Bruce McCabe entered the conference room at nine forty-five—fifteen minutes late—without apology. He was about six feet tall and a little soft in the midsection. He had a high-and-tight haircut and dark, deep-set eyes. I knew from the bio on his firm’s website that McCabe started in the
military, serving in the JAG Corps, before he moved to the private sector some twenty years ago. What the bio didn’t say, but what I caught as a vibe from the moment he entered the room, was that Bruce McCabe was a humorless man, with an intensity bordering on anger.
He made a point of checking his watch before he even offered his hand to me. “My morning is full,” he said. “I made some time for you but not much.”

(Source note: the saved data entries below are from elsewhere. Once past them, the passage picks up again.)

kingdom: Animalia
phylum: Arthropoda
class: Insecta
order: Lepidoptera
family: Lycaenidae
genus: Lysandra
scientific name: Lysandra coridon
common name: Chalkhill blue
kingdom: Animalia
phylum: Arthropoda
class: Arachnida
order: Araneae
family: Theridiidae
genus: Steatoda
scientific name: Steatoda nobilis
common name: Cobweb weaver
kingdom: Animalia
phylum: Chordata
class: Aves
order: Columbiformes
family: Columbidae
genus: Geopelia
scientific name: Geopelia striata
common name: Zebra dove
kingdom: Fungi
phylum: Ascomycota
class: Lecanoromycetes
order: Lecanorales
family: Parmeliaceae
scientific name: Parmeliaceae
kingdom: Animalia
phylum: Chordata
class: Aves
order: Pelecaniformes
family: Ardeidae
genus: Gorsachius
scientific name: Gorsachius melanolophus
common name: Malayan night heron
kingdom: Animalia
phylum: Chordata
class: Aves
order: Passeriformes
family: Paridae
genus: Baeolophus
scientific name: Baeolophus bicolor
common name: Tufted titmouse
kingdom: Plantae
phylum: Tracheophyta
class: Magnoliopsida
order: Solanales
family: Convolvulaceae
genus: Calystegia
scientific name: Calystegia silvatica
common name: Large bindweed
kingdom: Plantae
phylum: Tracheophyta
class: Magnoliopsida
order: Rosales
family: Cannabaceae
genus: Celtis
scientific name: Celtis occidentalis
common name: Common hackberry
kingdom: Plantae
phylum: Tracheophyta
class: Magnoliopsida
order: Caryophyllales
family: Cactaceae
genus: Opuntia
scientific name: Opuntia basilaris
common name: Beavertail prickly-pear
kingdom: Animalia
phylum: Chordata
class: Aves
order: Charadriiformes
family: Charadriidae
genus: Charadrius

“I appreciate you doing that,” I said.
“You didn’t exactly ask nicely.”
That was true. When I couldn’t even get him on the phone, I threatened his secretary with a subpoena. Then I repeated the threat to him. It was an empty threat, in fact. A subpoena would have tipped the prosecution to my strategy. My case wasn’t all that good on innocence, so I needed to at least keep the element of surprise. But he didn’t know that. The subpoena threat got his attention. That told me something, right there.
“Fifteen minutes,” he said.
“I represent Tom Stoller, the man charged with Kathy Rubinkowski’s murder.”
“You said that on the phone.”
“We have some questions about her death.”
“You said that on the phone, too. Are you going to tell me something new?”